[Figure understanding tasks]
▼

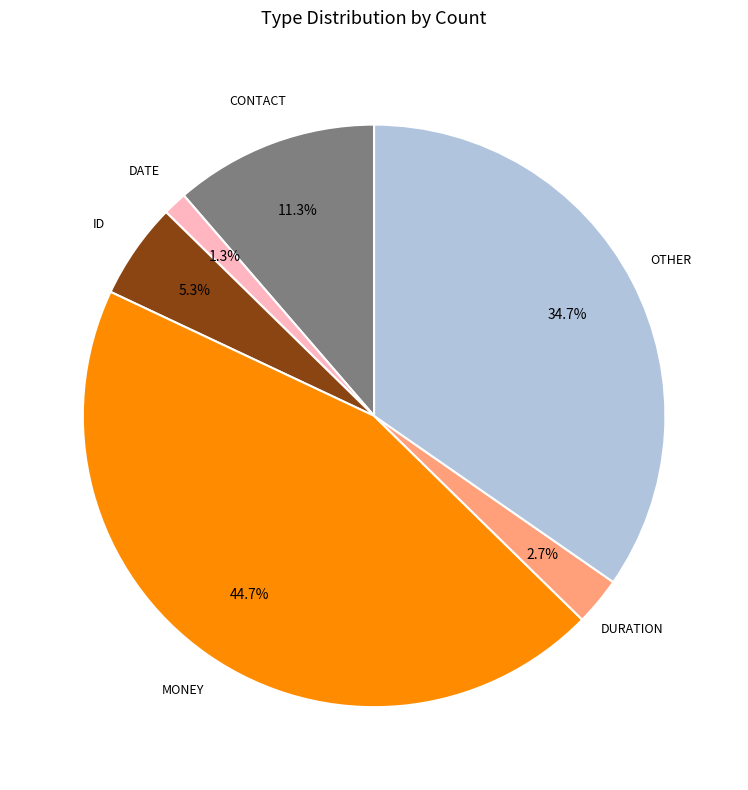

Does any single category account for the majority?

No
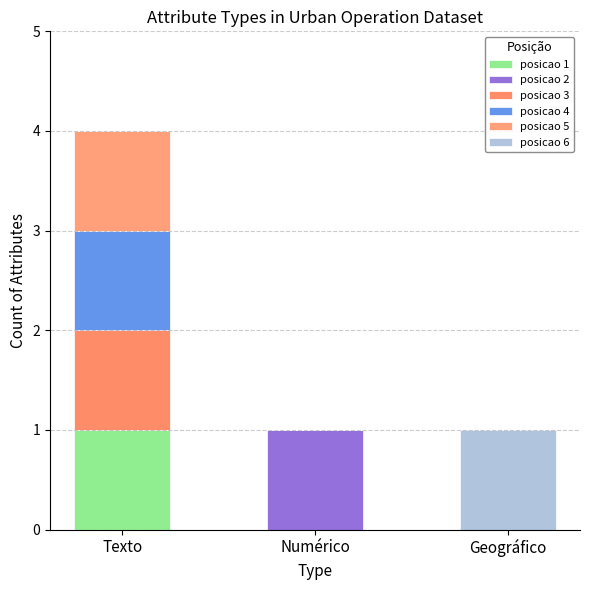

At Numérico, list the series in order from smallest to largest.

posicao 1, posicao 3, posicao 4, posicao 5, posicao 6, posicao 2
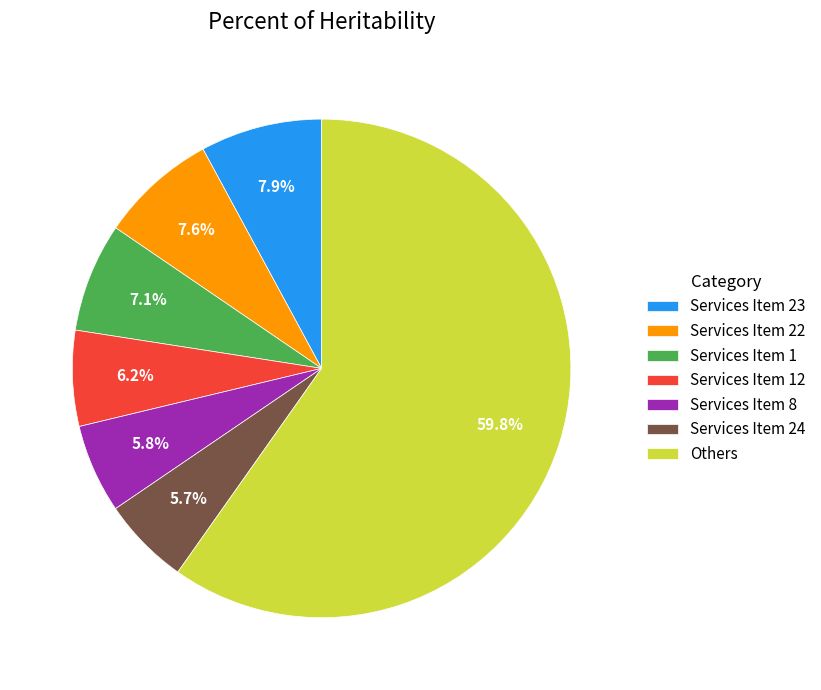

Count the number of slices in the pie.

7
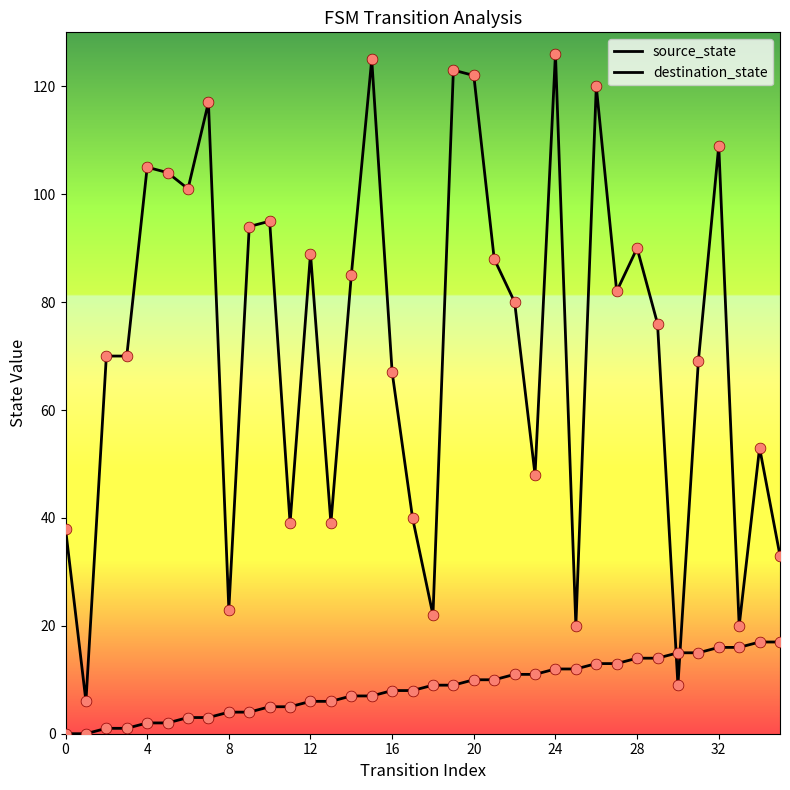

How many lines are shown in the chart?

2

▲

WHAT THE TASK REQUIRES:
Repeat all of the material above word for word, leaving out the pictures.

TASK RESULT:
Does any single category account for the majority?

No

At Numérico, list the series in order from smallest to largest.

posicao 1, posicao 3, posicao 4, posicao 5, posicao 6, posicao 2

Count the number of slices in the pie.

7

How many lines are shown in the chart?

2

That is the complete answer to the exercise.